I envied their courage.
Because good income whispers, “Why risk it when it’s working?”
And I listened. For years.
6. I Could’ve Built an Empire. Instead, I Built a Spreadsheet.
I had all the ingredients:
Vision. Strategy. Case studies. Clients who actually paid on time.
I even had a name — Claycan — with a tagline and legacy pitch.
But the moment came to build a team, raise a structure, and delegate real work…
I did what any highly-aware, self-reflective coach would do.
I scheduled a follow-up. With myself.
7. And Then It Hit Me:
What if my brand dies with my bandwidth?
What if Claycan becomes a case study in “Great Solo Acts That Never Became Institutions”?
What if, despite all this knowledge and goodwill, I just stay a one-man cruise?
Good income made me sharp.
But it didn’t make me scalable.
And that’s where the problem lives.
8. So What’s the Way Out?
Here’s what I’ve realized, brutally and beautifully:
- Great income begins where good income ends — outside your comfort zone.
- Scaling isn’t a business decision. It’s a personal evolution.
- Delegation isn’t about losing control. It’s about creating capacity.
- And “freedom” isn’t real until someone else can run your day.
I’m not writing this because I’ve figured it all out.
I’m writing this because I’m finally willing to get uncomfortable again.

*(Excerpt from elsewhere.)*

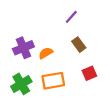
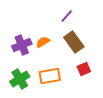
brown rectangle: (79, 45) -> (74, 42), size x1.5
orange semicircle: (46, 53) -> (43, 42), moved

Yes, I may be the growth coach.
But guess who needs the biggest dose of growth right now?
Me.
Final Word (from one trapped solopreneur to another):
If you’re like me — comfortably profitable, dangerously solo, and secretly exhausted — here’s a reminder:
Don’t let your good income kill your great potential.
Don’t hide behind excellence.
Build something that outlives your calendar.
Or, as I like to tell clients (but now finally told myself):
“Be the organisation, not just the operator.”